We're back home and all is well! Thank you so much for your prayers. We took Micheline to a trauma center in Port-au-Prince run by Medicines Sans Frontiers. They x-rayed her leg, determined it wasn't broken, gave her a shot and some pain meds, and we were on our way!
It was really scary to get that phone call that Micheline had been in an accident in the market and had been hit by truck- Please come right away! I had just finished reading Don Piper's account of his horrible accident, death, journey to heaven and back - "90 minutes in Heaven" (thanks Mitch!). Rusty scooped her (and a half dozen other Haitians, of course) up and we all loaded up, thinking it certainly appeared to be broken.
We passed a lot of interesting sights on the way in to PAP, but I don't have pics of any of them (a camera was the last thing on my mind). The market in Cabaret was especially crowded today, after making or way through that mess we had to stop again for a hog crossing the road near Titayen. I don't know why that struck me as odd today, there are often animals in the road- chickens, goats, dogs, donkeys, cows & even horses- but I thought how different this trip than one in the US would be.
On the outskirts of Titayen there was a large crowd of people gathered. A "stealer" had been caught. The crowd was holding him until the police arrived. How well known he was for his deeds, how angry the crowd was, and how long before the police arrived would determine if he would still be alive when they got there.
Later, near the river at Bon Repos, we saw billowing black smoke. As we neared the gas station there was anotherlarge crowd. A car was on fire and a huge dump truck was pushing it away from the gas pups and into the street.
We didn't have to take the lon way around. Things have been a lot more settled in Haiti the last few months, so we were able to drive right past Cite Soliel, notorious for it's gang violence. We drove past a UN outpost and passed at least 20 UN tanks while in PAP. The area around Cite Soliel is marked from the years of violence and gunfights. Bullet holes riddle all of the buildings that remain.
A little farther and we reach our destination -Trinity Clinic. Only the patient and 1 other is allowed inside the heavily guarded steel gate. I am chosen to go inside with Micheline, they do allow Nick to carry her in for me. Inside it's like stepping inside a US hospital from the 50's or 60's. Usually I'm a little intimidated going new places and meeting new people, but hospitals don't intimidate me- not even in Haiti. My dad was an Engineer at St. Vincent's during my growing up years and we even lived at the hospital for a while during a critical construction period, so I'm at home in them.
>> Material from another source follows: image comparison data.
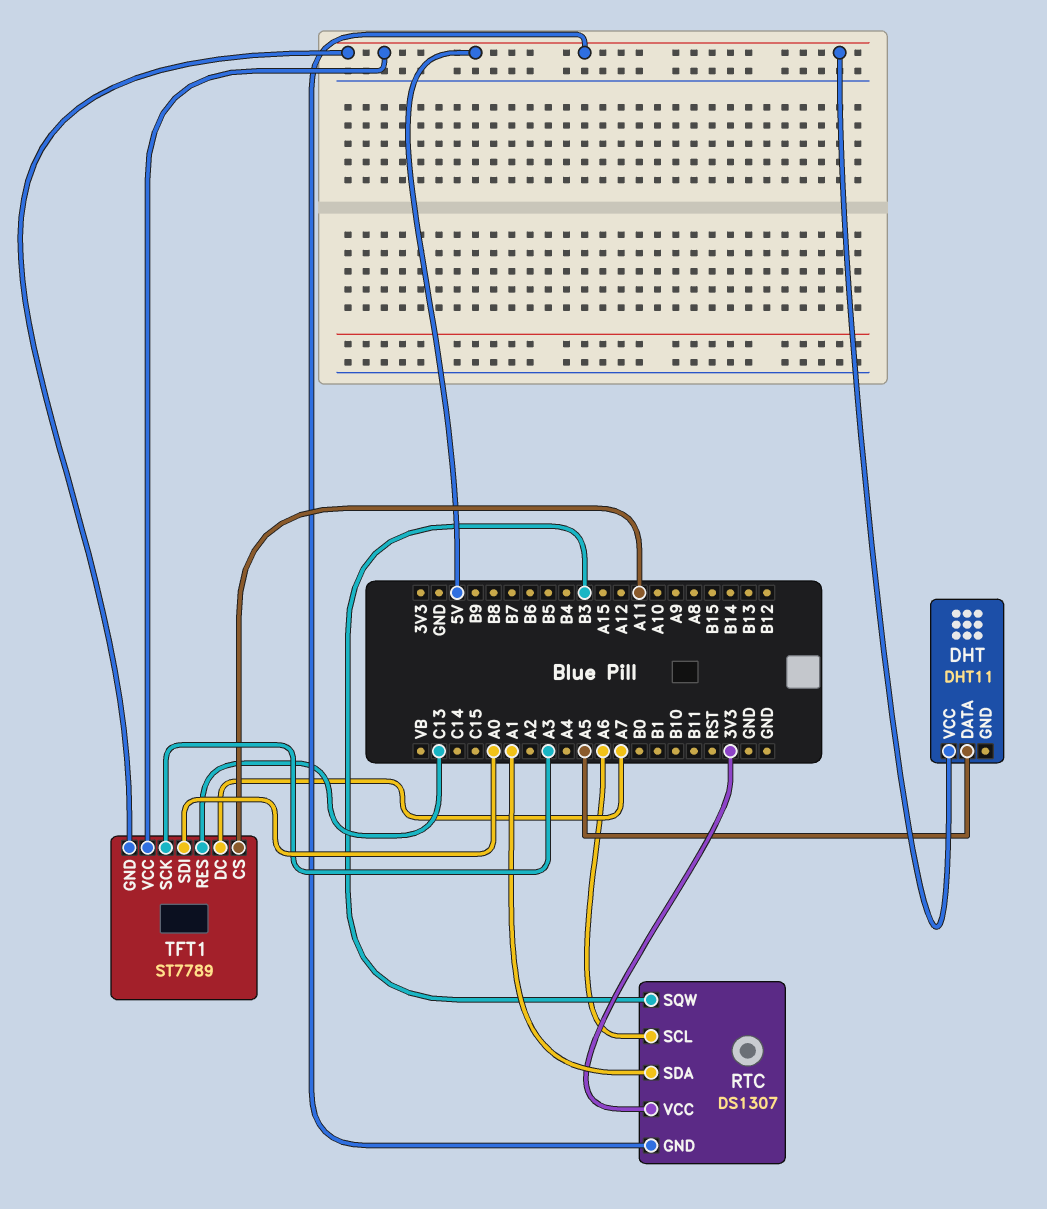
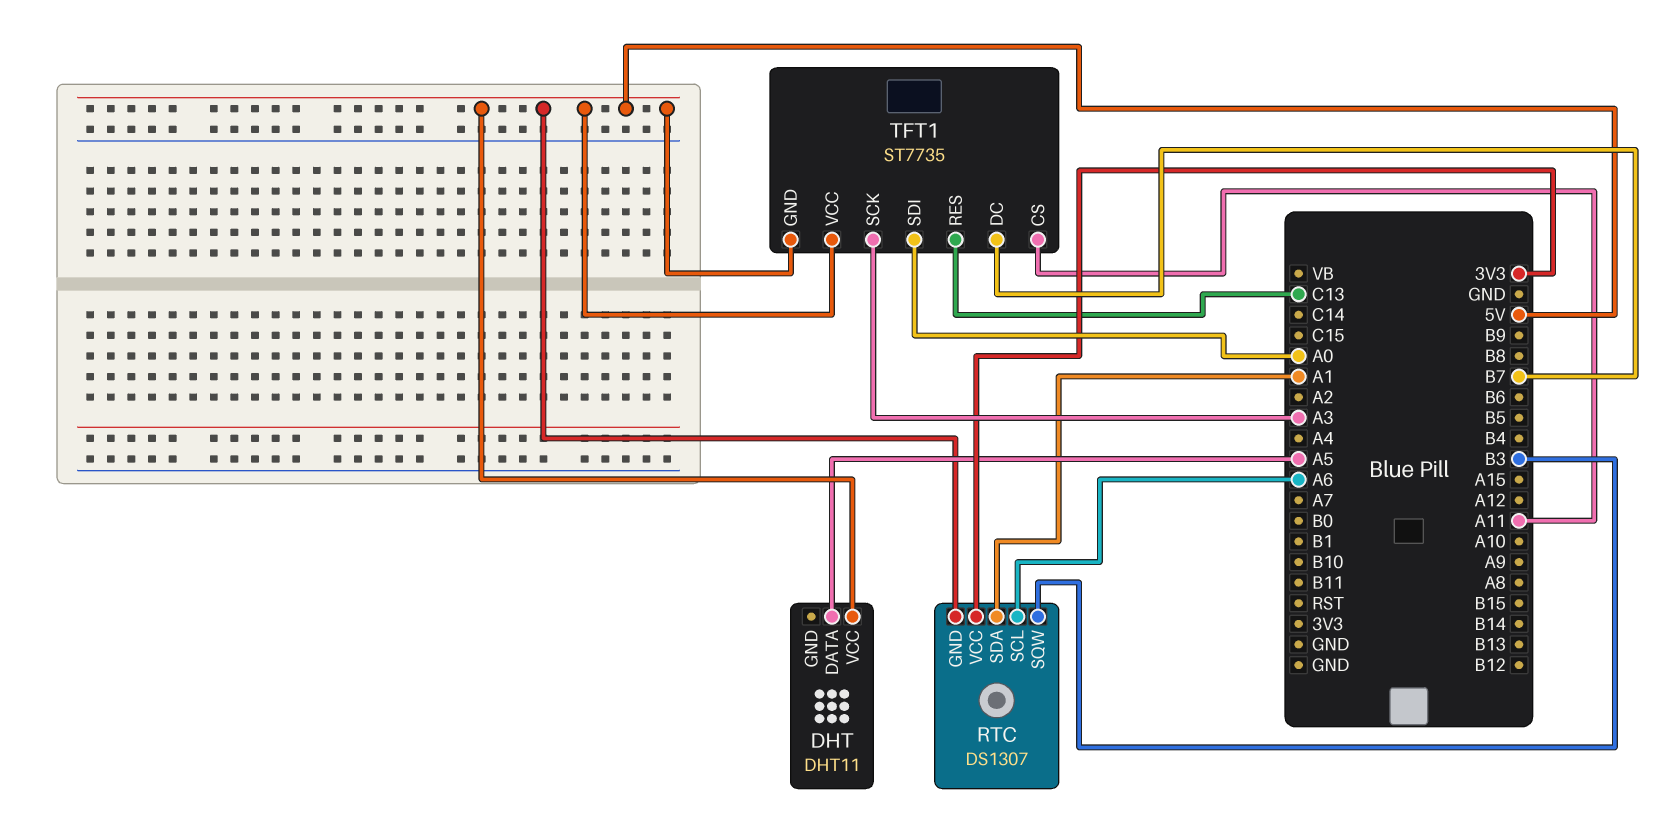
TFT1: ST7789 -> ST7735
TFT1 pin DC: A7 -> B7

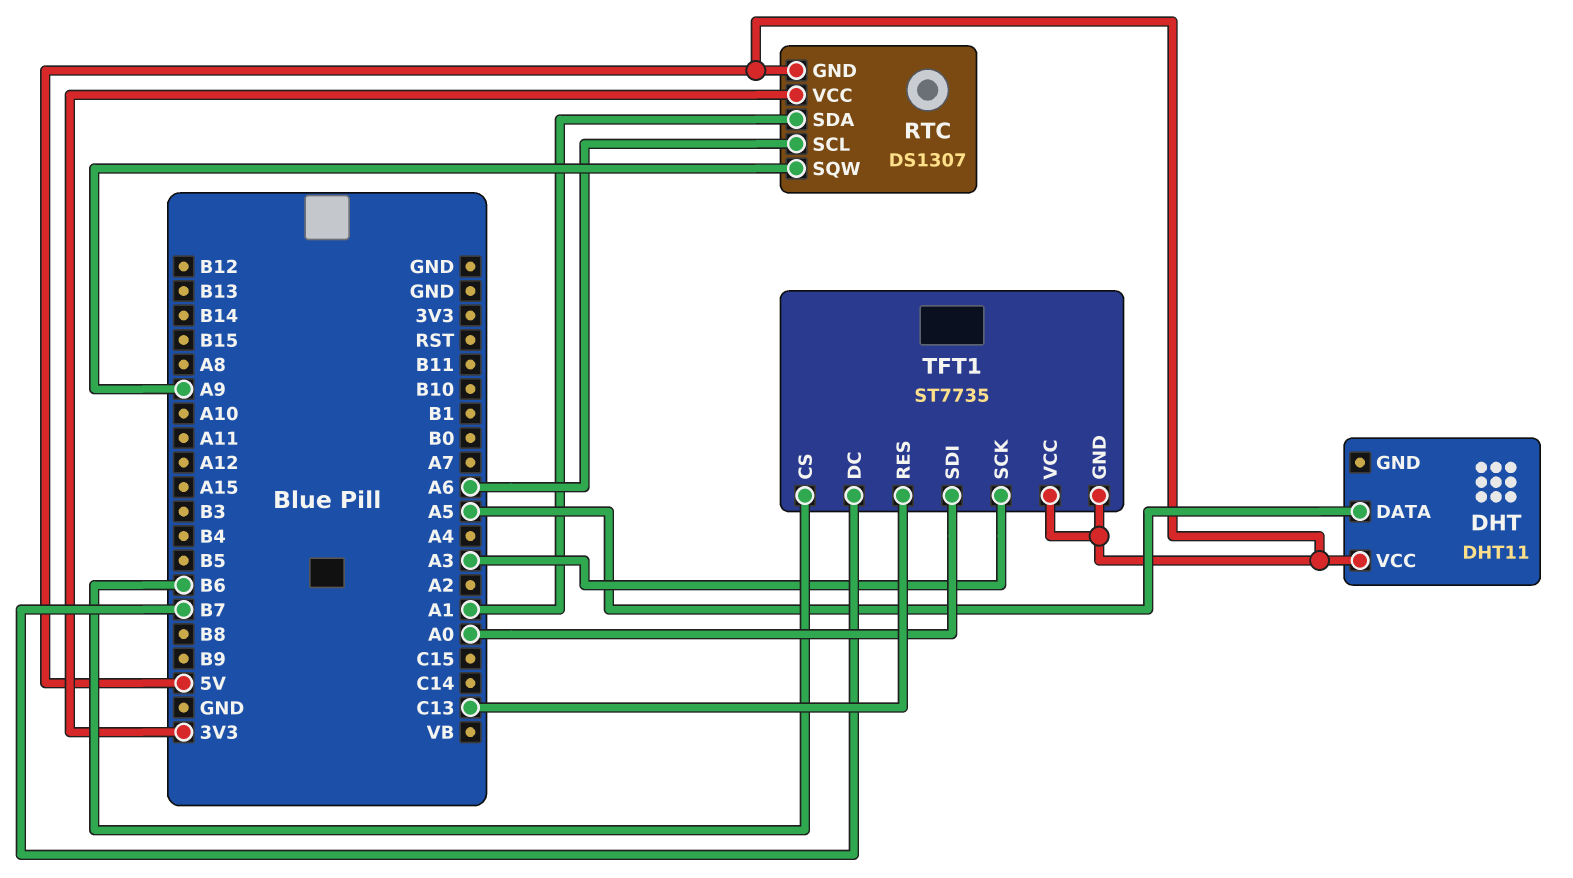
RTC pin SQW: B3 -> A9
TFT1 pin CS: A11 -> B6

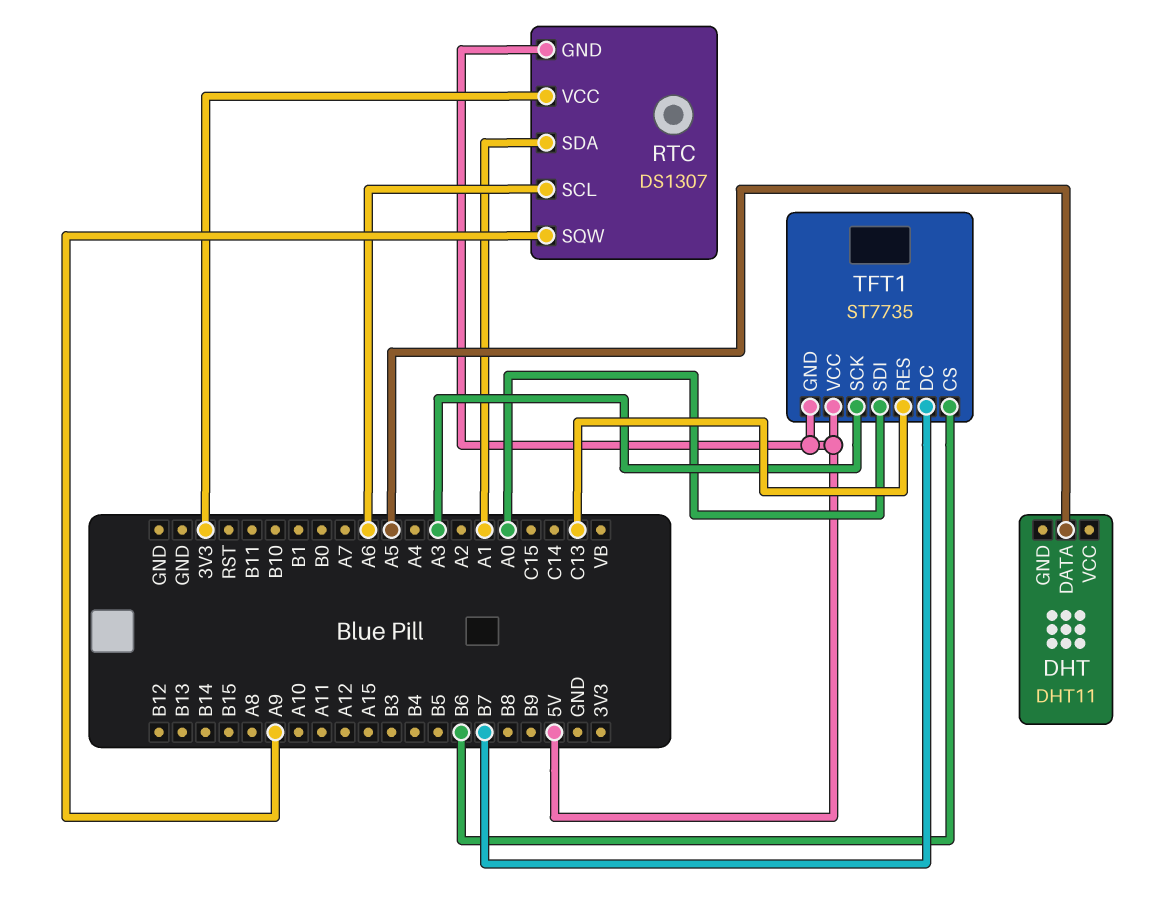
DHT pin VCC: 5V -> none

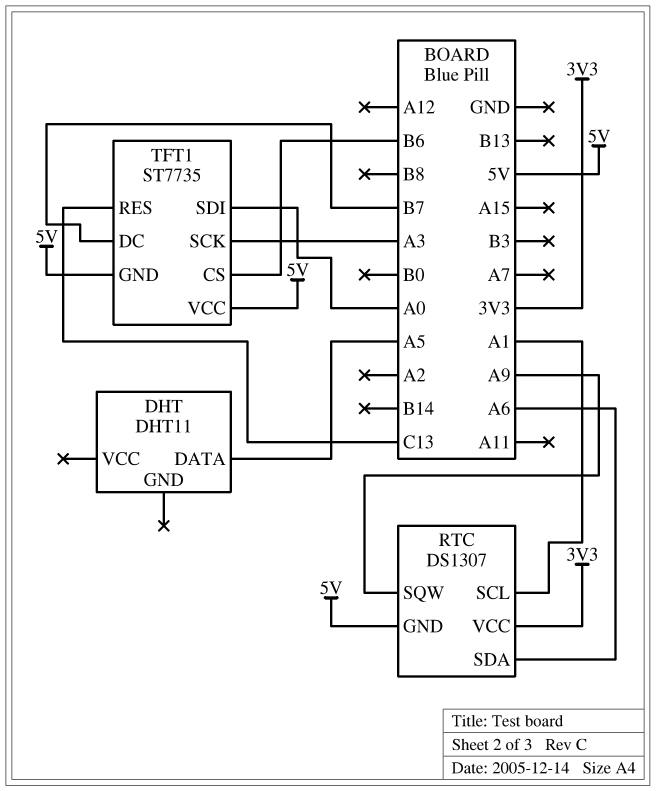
RTC pin SCL: A6 -> A1
RTC pin SDA: A1 -> A6

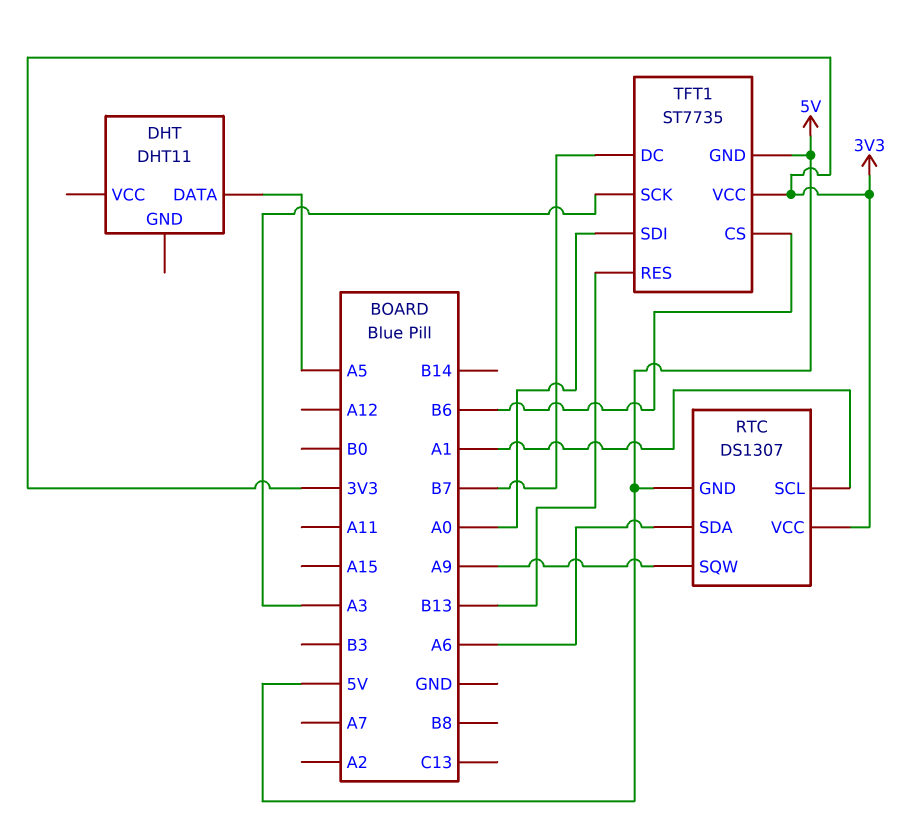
TFT1 pin RES: C13 -> B13
TFT1 pin VCC: 5V -> 3V3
This clinic reminded me alot of St. Vincent's when I was very young. The first thing I noticed was the concrete walls and black and white checked floor- is this an ER theme? Then the tiled staircase with the wrought iron handrail. There were glass transoms over the doors just like in the old hospital.
Unfortunately, the patient areas were like the old hospital, too. High beds crowded together in ward rooms only inches apart without even a curtain to separate patients. In Micheline's ward there were men with IVs and broken limbs, bleeding women, and a burned child. Patients with drain tubes and worse were escorted to x-ray by orderlies carrying buckets with their bags & paraphernalia inside.
Fortunately, we were only at the clinic for a little over an hour. I spent the time waiting on the doctor to pray that the God who knit her together in the first place would do a miracle and knit her back together just as he 1st did. Merci Jezi, He answers prayer! We were soon on our way and counting our blessings all the way home!
P.S. to the Shindler Dr. team- the mystery green light at night is at the Mission of Hope near Titayen! I passed it after dark tonight on the way home!